How the New Jersey Devils Monetized Social Media

Posted in Case Studies on February 9th, 2012 by

Ryan Bright is a sports writer and social media strategist with over a half decade of experience. The Philadelphia-native believes strongly in consumer engagement, hash-tags and hockey fights. Ryan currently freelances for Journal Register Company and, and is seeking a position in the field of Social Media Marketing and Coordination. Connect with Ryan on LinkedIn.



When it comes to innovative and progressive movements within the sports world, the National Hockey League will not top any lists. Yet, with one long stride in social media marketing, the New Jersey Devils are changing the way the marketing game is played within sports teams.

And it all has to do with one simple idea — relentless customer engagement.

In mid-February of 2011, the small-market Devils took a chance with a social media idea that confused many, including the people implementing it. The plan, called ‘Mission Control’ was to develop a fan group into a community relations army, swarming platforms and cultivating conversation during every Devils game and even on off-days.

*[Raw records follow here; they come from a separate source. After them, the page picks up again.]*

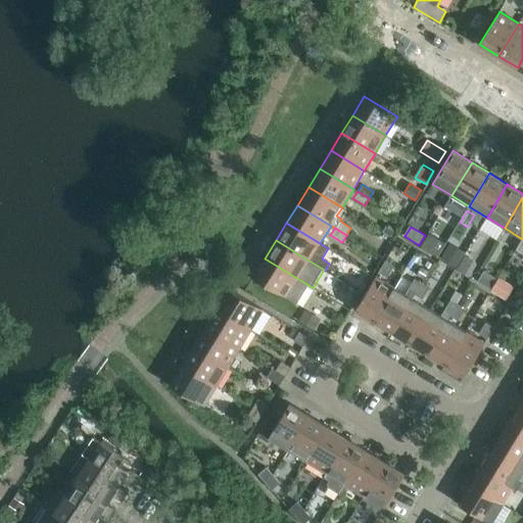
[(456,268),(465,252),(449,243),(440,258),(456,268)]
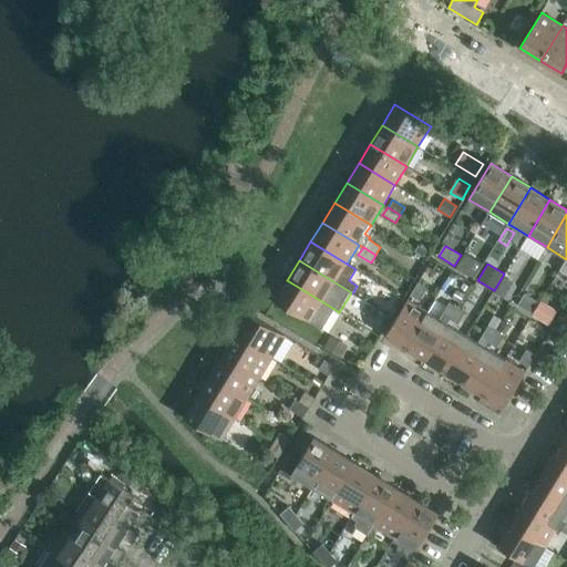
[(495,292),(508,301),(518,286),(504,278),(495,292)]
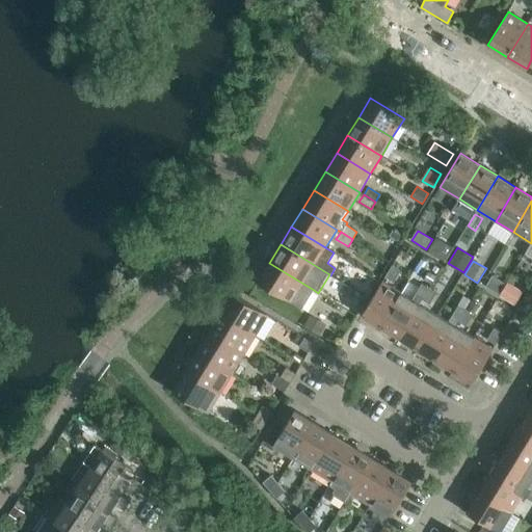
[(269,263),(258,282),(301,309),(314,290),(303,284),(269,263)]
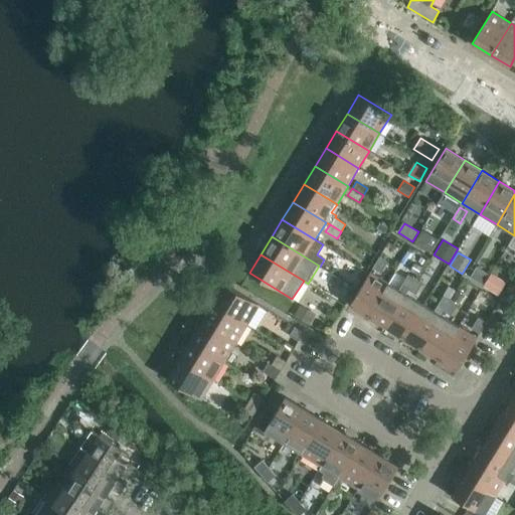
[(372,269),(381,273),(387,262),(379,256),(372,269)]
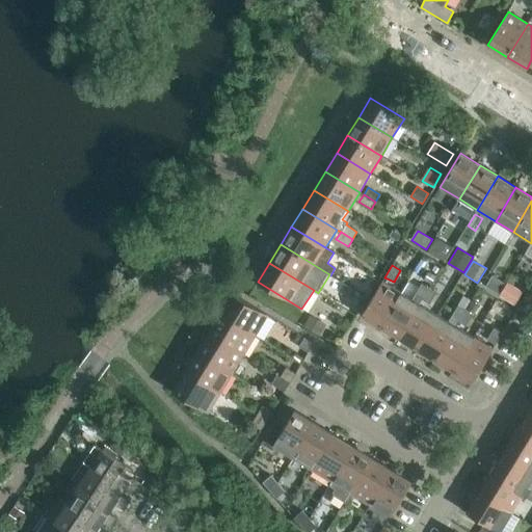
[(490,278),(486,286),(498,293),(499,294),(505,284),(493,276),(490,278)]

New Jersey Devils Mission Control

Photo Credit: The Sports Business Exchange

It was a grassroots effort to grow their online popularity and visibility through consistent and overwhelming fan engagement.

The group was handed a righteous name — the Devils Army Generals — and was granted a room labeled the command center. There, the 25-person team would closely follow social media activity, blog, arrange Tweet-ups or viewing parties for fans and simply answer fan questions. The team gained the Devils over 70,000 Facebook ‘Likes’ in less than a month and gain nearly 1,000 Twitter followers a week.

Mission Control Room New Jersey Devils

Photo Credit: Simply Zesty

Best of all — the team is all volunteers, super fans that just want to be a part of something they love, at the simple cost of the hardware needed.

The story gets even better for the Devils, who are an organization that has struggled to find a hockey foothold in Newark, N.J., despite on-ice success. One year after launching their inventive process, the Devils have monetized Mission Control and have made $500,000 in revenue from marketing partnerships according to the Sports Business Journal.

“Mission Control has been our lead in sales meetings, not just a throw-in,” president of Devils Media Entertainment Rich Krezwick told the Sports Business Journal. “I think we can do $2 million in our second year.”

The partnerships are woven into the social media plan, such as sponsoring online fantasy games and running contests through the team’s more mainstream and populated platforms. They do not post sponsored Tweets or posts of any sort, shielding their fans from a marketing onslaught. It’s pure, it’s thoughtful and most of all — it works.

“When we launched this we made a cultural investment in social media,” said Krezwick. “It’s coming to fruition now.”

And with the Devils’ ability to monetize through strong fan and community engagement, it’s just a matter of time before that game plan goes viral across the sports landscape.

5 thoughts on “How the New Jersey Devils Monetized Social Media

  • Stephen App

    This is going to be a really interesting concept moving forward. It seems similar to what the Cleveland Indians did with their social media club, which they started in 2010. While their efforts were not quite as organized, the concept was the same. Find super-fans; get them passes for the game at the stadium; get them to spread the word, using their already established social media influence; and hope the campaign brings in new fans.

  • I can tell you, for example, what is the situation with social media projects in Russia, KHL club Spartak Moscow. It’s pretty funny & interest)

  • Would like to know more about the tactics they used.. It’s a good story, and one worth reporting. I was looking for a ‘how’, not just a ‘who’ and ‘what’ in the story

    • Ryan Bright

      It seems as though the team of SM managers do it through pure engagement and other traditional tactics. They built a clear audience and sponsors followed. The details of how they acquired the sponsors and partnerships were not disclosed.

      The Devils are also a team dominated by market rivals in media attention, so this type of daily information sharing fed a hungry fan base, which equalled a nice online buzz.